Masks, quarantine, social distancing, hand-sanitizer, super-spreader events, all may be new parts of your daily vocabulary thanks to the COVID-19 world pandemic. However, in this dramatically changed world, aren't we glad for a few constants to the universe? Please raise your glasses to cheer that beacon in the coronavirus darkness: employment non-compete law.

You may be less thrilled if you were the employee challenging his non-compete in the recent decision of Zollinger v. Wagner-Meinert Engineering LLC, 146 N.E.3d 1060 (Ind. App. April 23, 2020). This very recent case presents all the classic elements of employment non-compete law.

The employee defendant featured in our story started with his employer in 1996 and eventually rose to be a vice president and part-owner of the business. In 2011, a corporate re-organization saw the employee's interest sold for a cool $1.8 million. As part of the deal, the employee became a vice president of the defendant employer and part-owner in the new entity.

The employee signed three agreements as part of the deal: (1) an asset purchase agreement; (2) an operating agreement as one of the new owners; and (3) an employment agreement. All three agreements contained non-compete and non-solicitation provisions. The latter two served as the basis of the litigation.

The operating agreement contained a 42-month post-employment non-compete obligation with no less than 14 specific qualifying restrictions. Of these, the key restrictions were no competing business ownership or employment in a competing business in the same geographic area served by plaintiff. The employment agreement contained a similar restriction, but with a 24-month limitation.

In April of 2015, defendant happily sold his ownership to the plaintiff for a profit of over $1 million. However, he continued as an employee.

In January of 2018, plaintiff terminated defendant for submitting false expense reports. Plaintiff also sent a letter reminding defendant of his non-compete obligations.

Defendant respectfully protested and claimed the operating agreement non-compete was extinguished by the 2015 buyout and he would continue working in the industry but would not violate his post-employment non-compete obligations as found in the employment agreement. When pressed for details, defendant rather cryptically responded that he had several offers and that there is "no anticipated conversation with any customers."

Ten days later, plaintiff filed its lawsuit against defendant, asking for a declaratory judgment enforcing all existing non-compete obligations. After filing the lawsuit, plaintiff learned defendant had actually done work for a competitor in plaintiff's geographic service area. After a bench trial, the trial court granted an injunction and awarded plaintiff attorney fees. Defendant appealed.

Defendant argued on appeal that the language of the 2015 sales agreement set forth all the obligations of the parties, and thus extinguished the prior asset purchase agreement and operating agreement non-compete obligations. Carefully parsing the language, the appellate court found that it did not extinguish the operating agreement obligations, let alone the employment agreement obligations.

Next defendant asserted the non-compete obligations were overbroad and unreasonable. Here, defendant ran into multiple problems. First, the court chose to assess the obligations under the more generous approach (to prospective enforcers) found in the sale of business context. Second, and even more important, the court noted that precedent obligated the court to look at both the operating agreement non-compete and the employment agreement non-compete, under the generous sale of business context, because both agreements arose as part of the business deal—indicating an equality of bargaining power not found in the typical employment setting. This allowed the court to ignore some potentially dodgy issues concerning the breadth of the restriction and find it enforceable in the sale of business context, affirming the trial court and enforcing the injunction.

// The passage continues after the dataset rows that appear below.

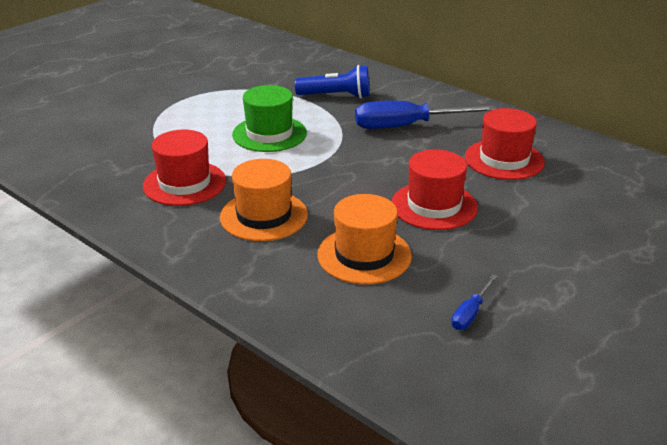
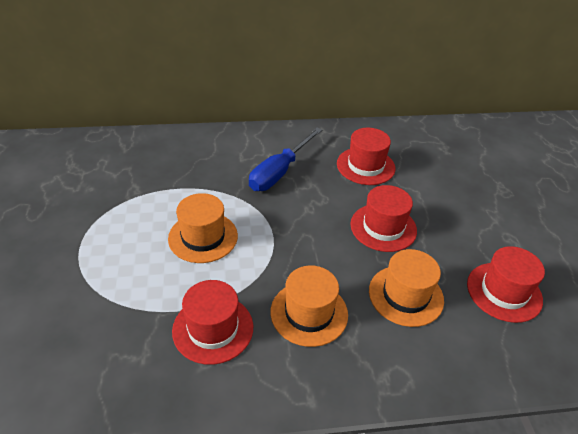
camera: 50 degrees left, 10 degrees up
green hat [232,85,307,152] -> orange hat [168,193,238,263]
blue flashlight [295,65,369,99] -> none
blue screwdriver [451,274,498,330] -> red hat [467,246,545,323]

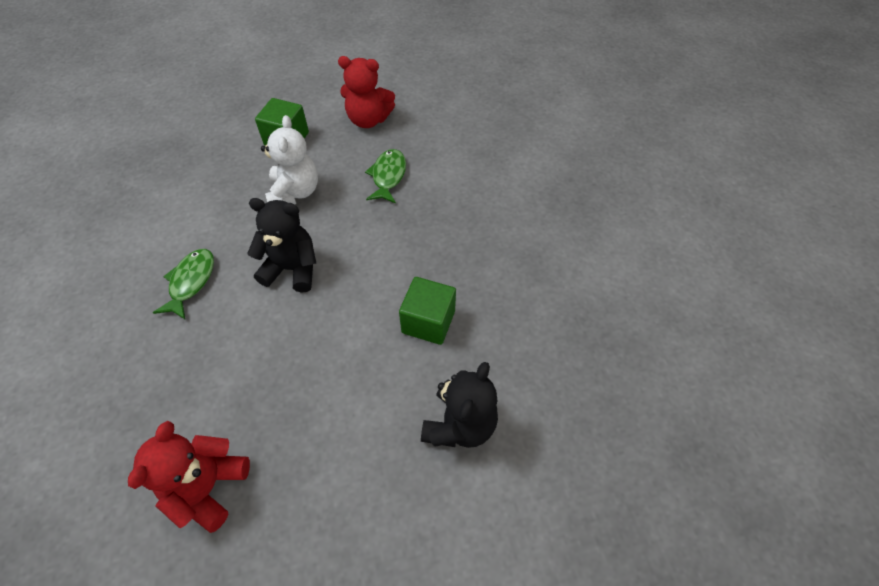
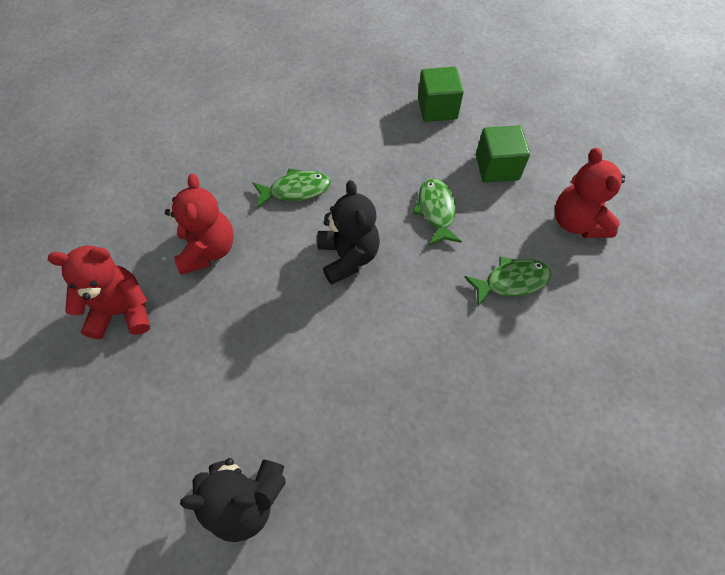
camera: 65 degrees right, 5 degrees up
white teddy bear [261,115,318,205] -> green fish [412,178,462,245]
green cube [399,277,456,345] -> green cube moved to [418,67,464,122]
none -> red teddy bear [165,174,234,275]

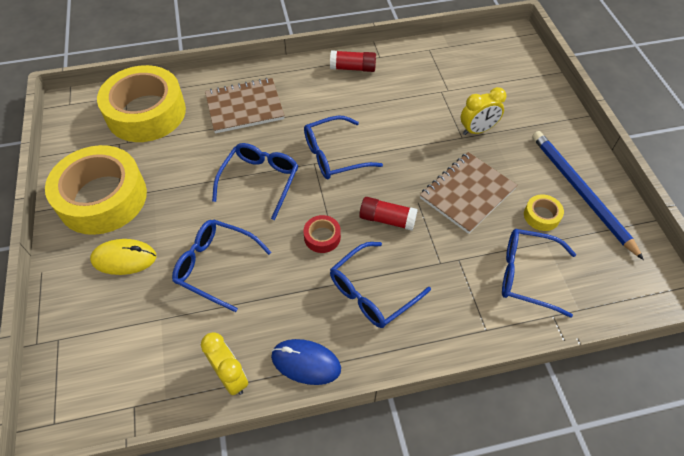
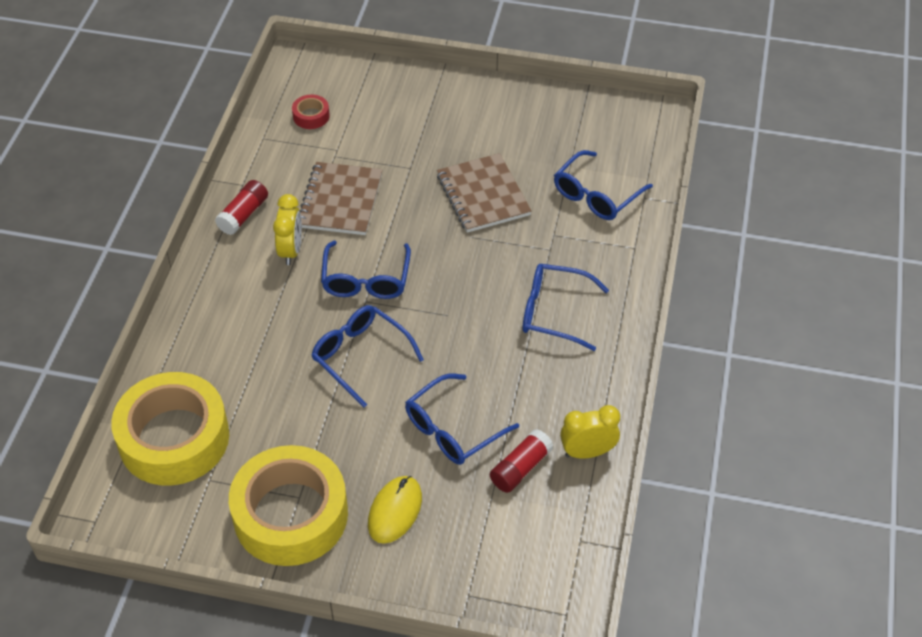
camera: 65 degrees left, 5 degrees down
brown notebook [205,78,285,133] -> brown notebook moved to [299,162,383,235]
blue mouse [271,339,341,385] -> none
red tape [304,215,341,253] -> red tape moved to [292,95,330,129]
blue glasses [330,242,431,328] -> blue glasses turned 120 degrees clockwise [523,264,609,351]
red glue stick [359,197,418,231] -> red glue stick moved to [490,429,553,493]
yellow clock [461,87,506,135] -> yellow clock moved to [273,194,302,265]
yellow tape [524,194,564,231] -> none
blue pencil [532,131,644,260] -> none

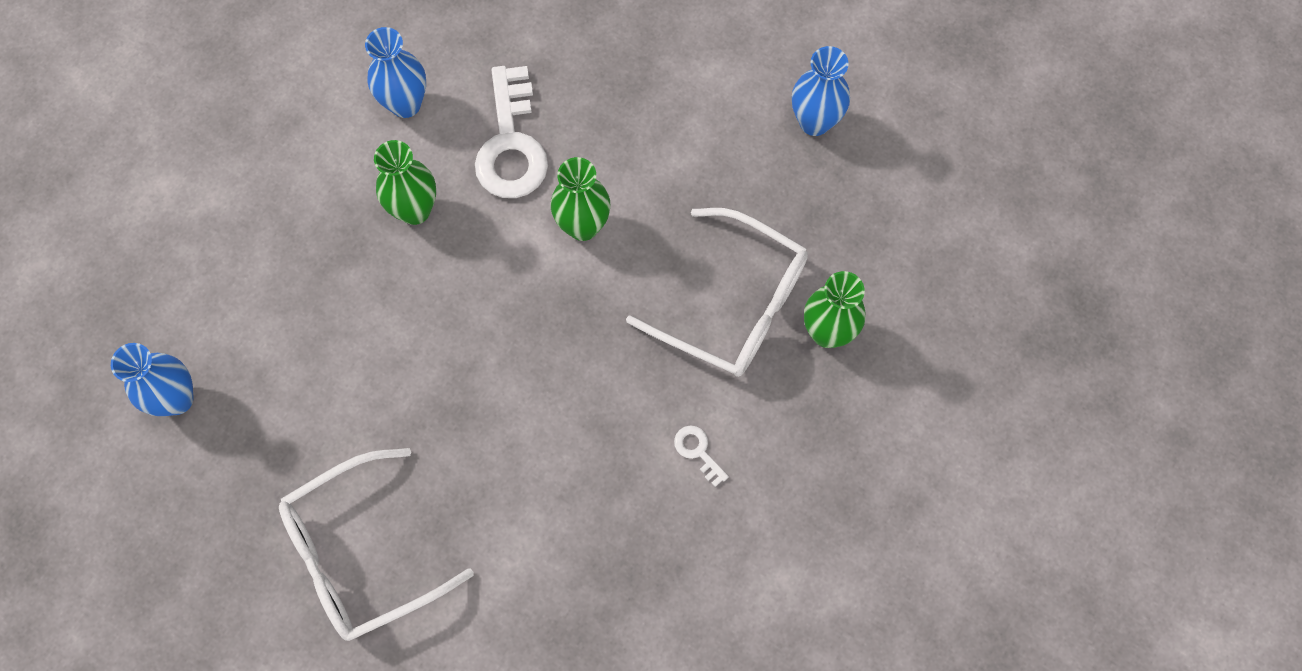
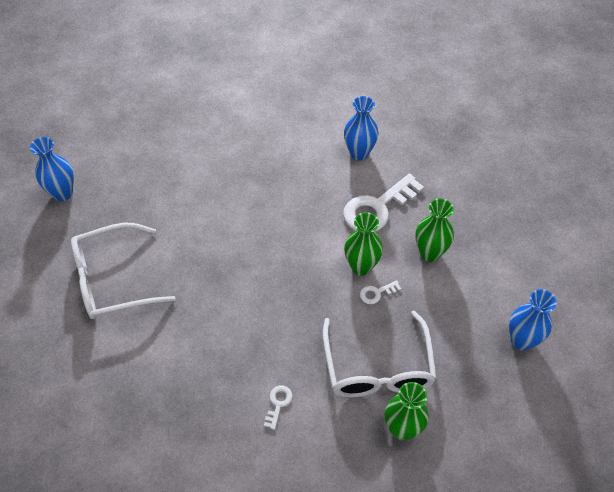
camera: 55 degrees right, 15 degrees down
blue vase [111,343,194,416] -> blue vase moved to [30,137,74,201]
white glasses [279,448,474,641] -> white glasses turned 45 degrees counterclockwise [71,223,176,319]
green vase [374,140,436,225] -> green vase moved to [415,198,454,262]
none -> white key [360,280,401,304]

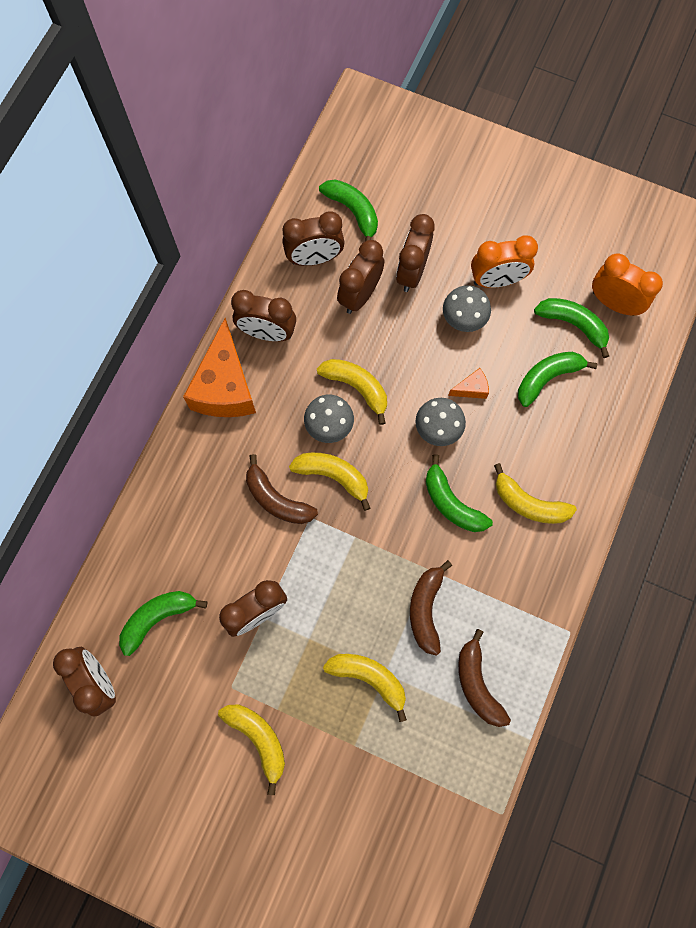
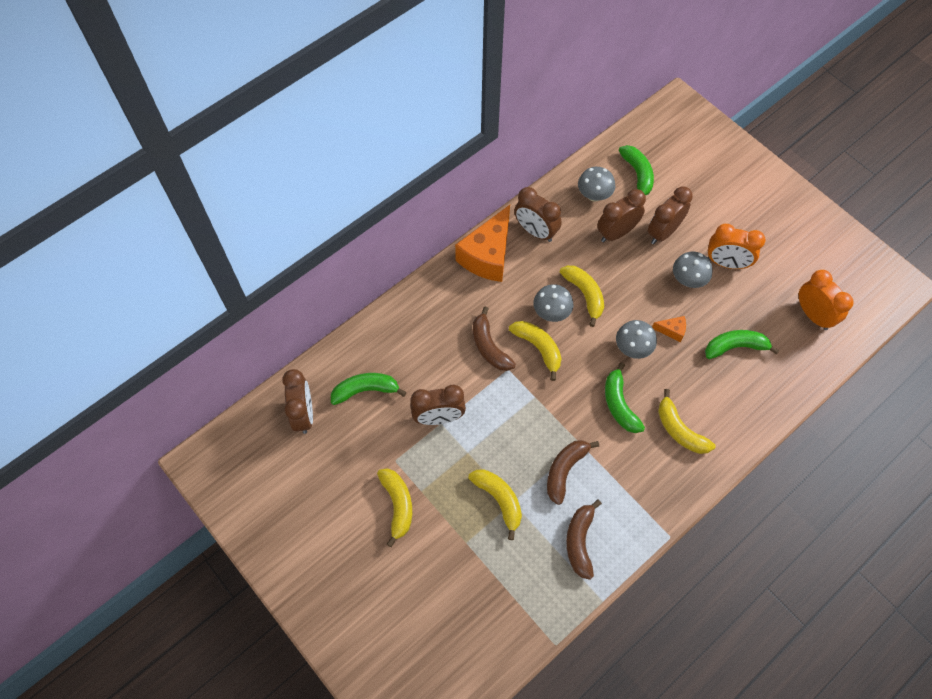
camera: 25 degrees right, 10 degrees down
brown clock [282,211,345,266] -> grey mushroom [578,167,615,202]
green banana [534,298,609,358] -> none

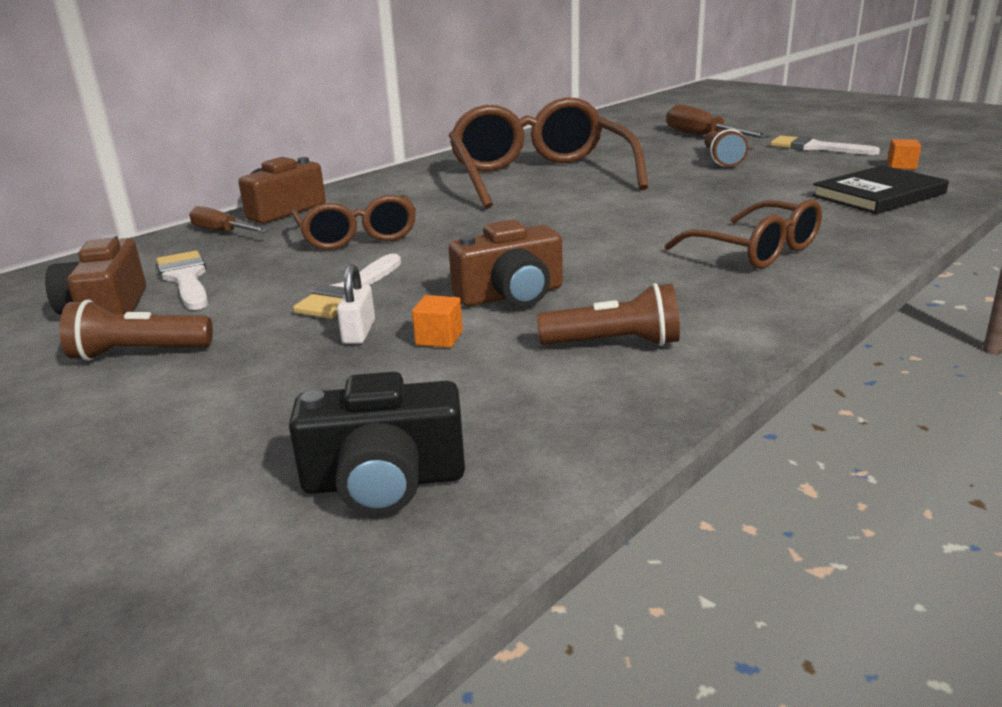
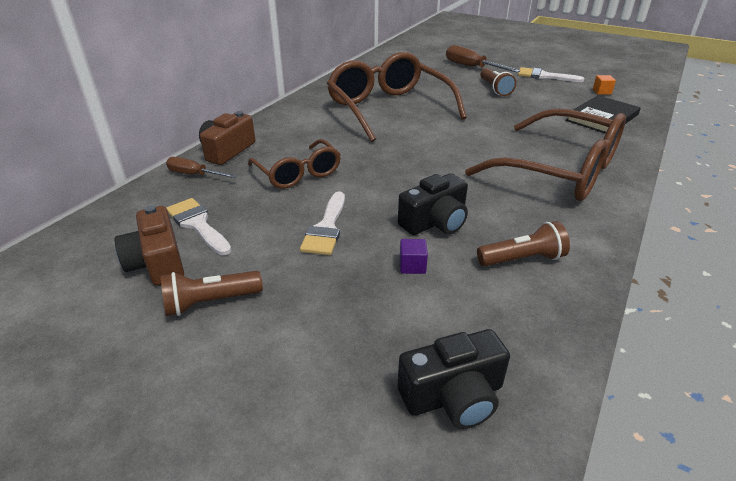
camera: 15 degrees left, 10 degrees up
white padlock [337,264,375,344] -> none
orange cube [412,295,463,348] -> purple cube [400,239,428,274]
brown camera [449,220,563,307] -> black camera [398,173,468,235]
brown glasses [665,199,822,269] -> brown glasses [465,109,626,201], size x1.77

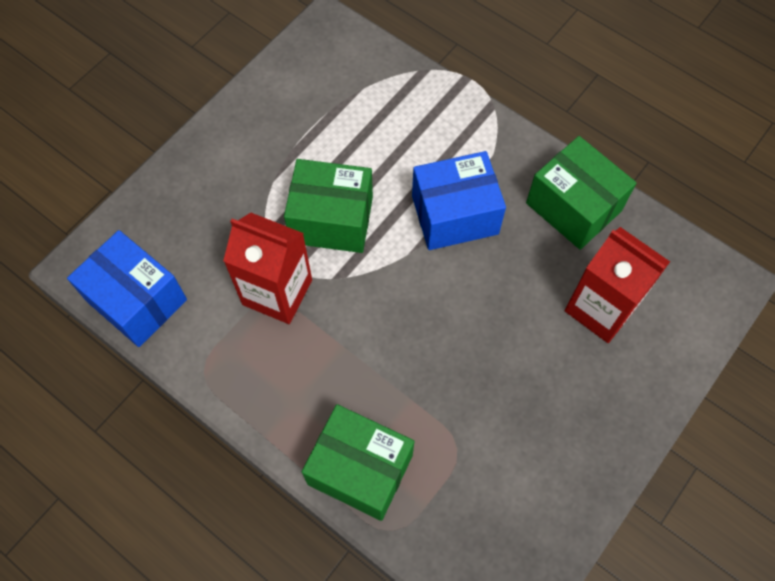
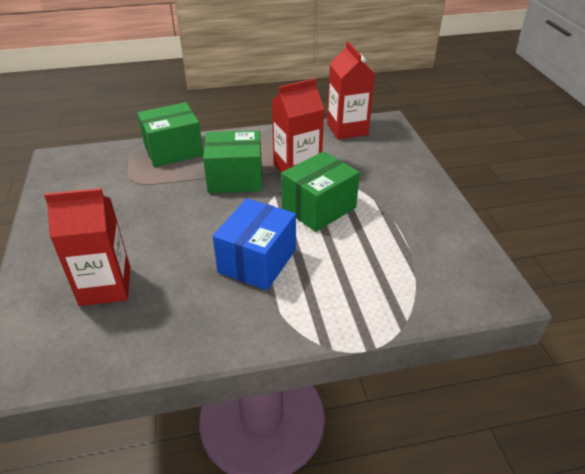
camera: 130 degrees right, 25 degrees down
blue box [67,230,187,347] -> red carton [327,41,375,140]
green box [526,136,637,250] -> green box moved to [203,131,262,193]

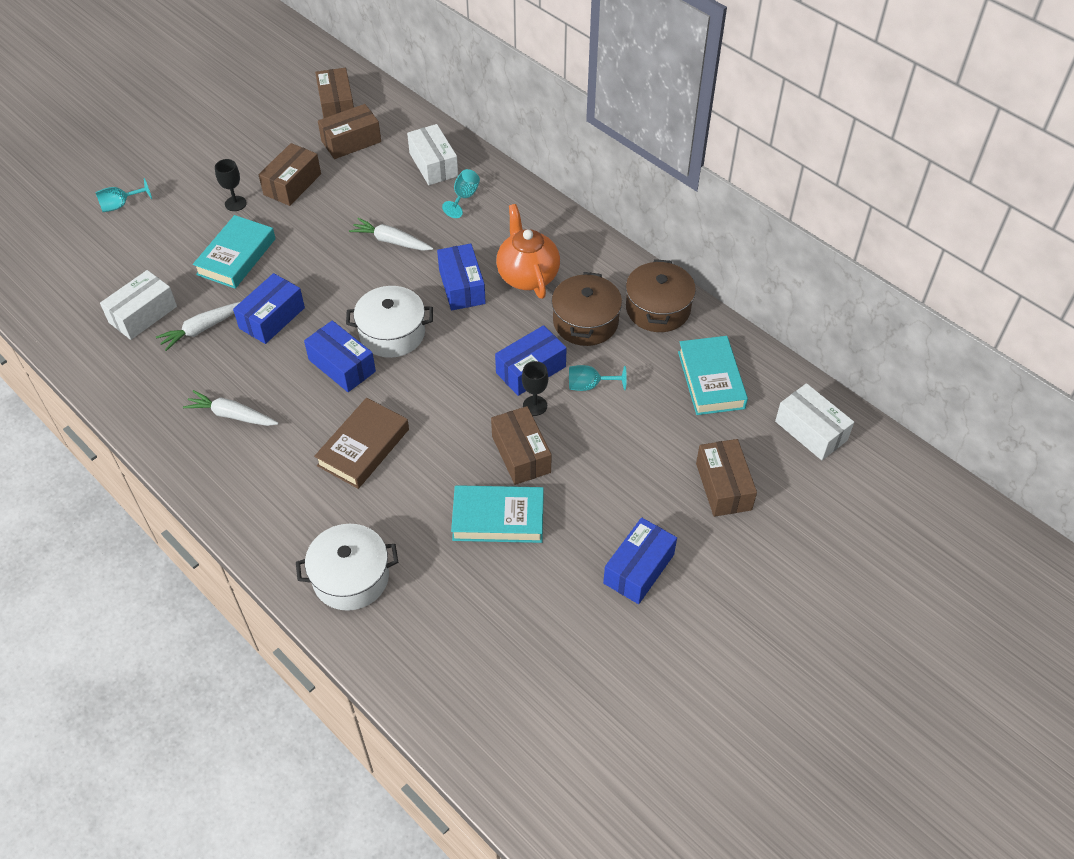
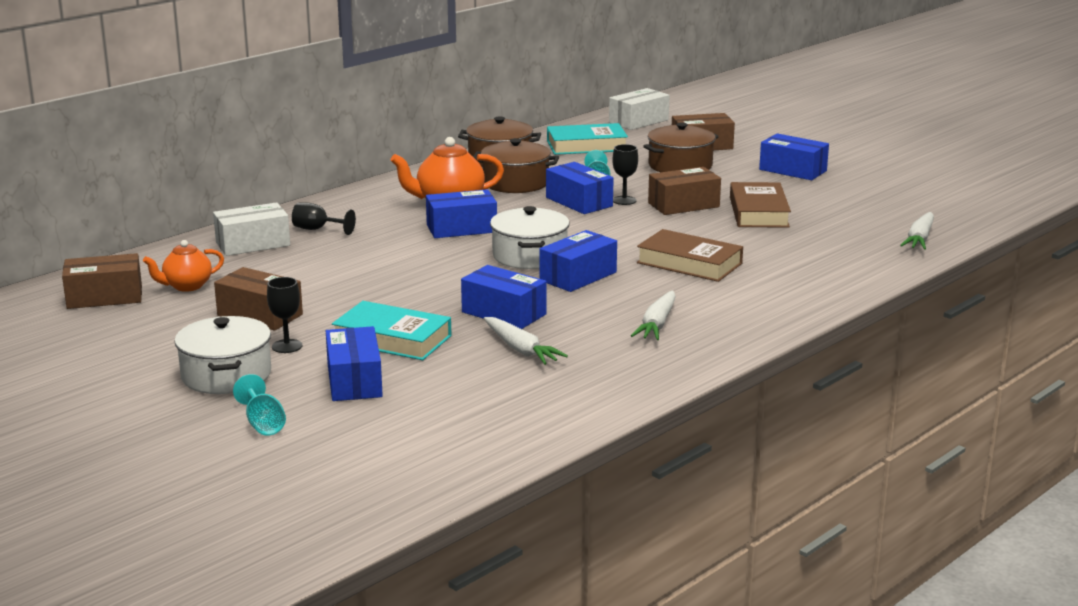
camera: 90 degrees left, 30 degrees down
white box [100,270,177,340] -> none
white pot [296,524,398,611] -> white pot moved to [174,316,271,394]
brown box [318,104,381,159] -> orange teapot [143,240,224,292]
white carrot [349,218,433,251] -> white carrot moved to [900,212,934,250]
turquoise goblet [442,169,480,218] -> black goblet [292,203,356,235]
turquoise book [451,485,544,543] -> brown book [730,182,791,228]
none -> blue box [326,326,383,401]
none -> brown pot [643,122,719,172]

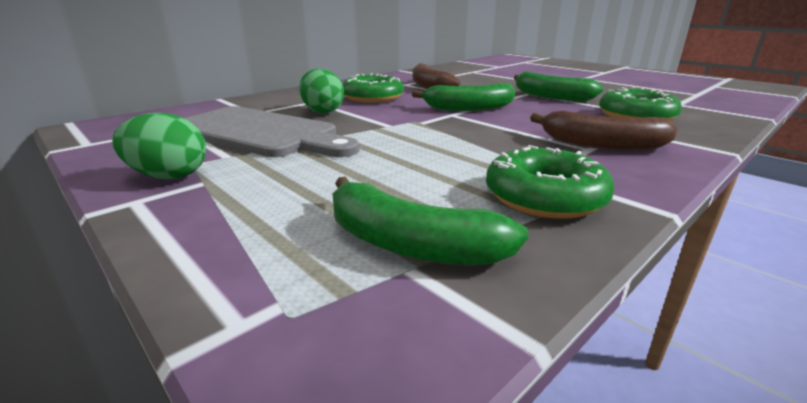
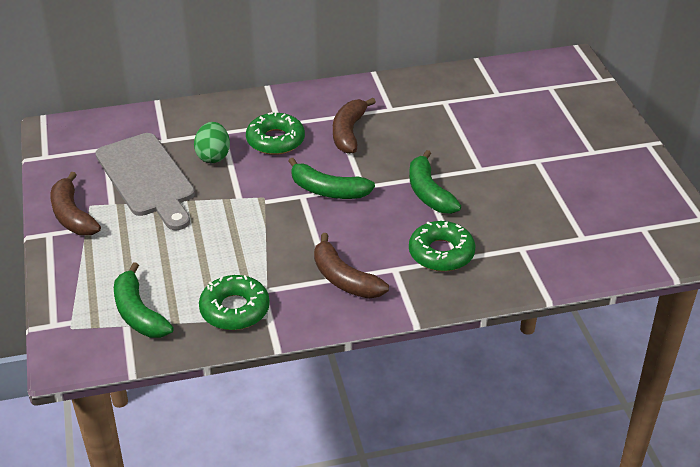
camera: 30 degrees right, 15 degrees up
green egg [112,113,206,179] -> brown banana [50,172,101,235]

As to actual violations, defendant argued that while he worked for a competitor, he did not disclose any of plaintiff's confidential information. Unmoved, the court simply pointed out that working for a competitor, standing alone, violated the agreements; disclosures made no difference.

So where does that leave us? As to non-competes, some simple rules still apply: wear the white hat; don't dissemble; recognize that a sophisticated business person gets no slack when he or she signs a non-compete as part of a business transaction, particularly one involving millions of dollars going into his or her pockets—which will buy you a lot of masks and hand-sanitizer.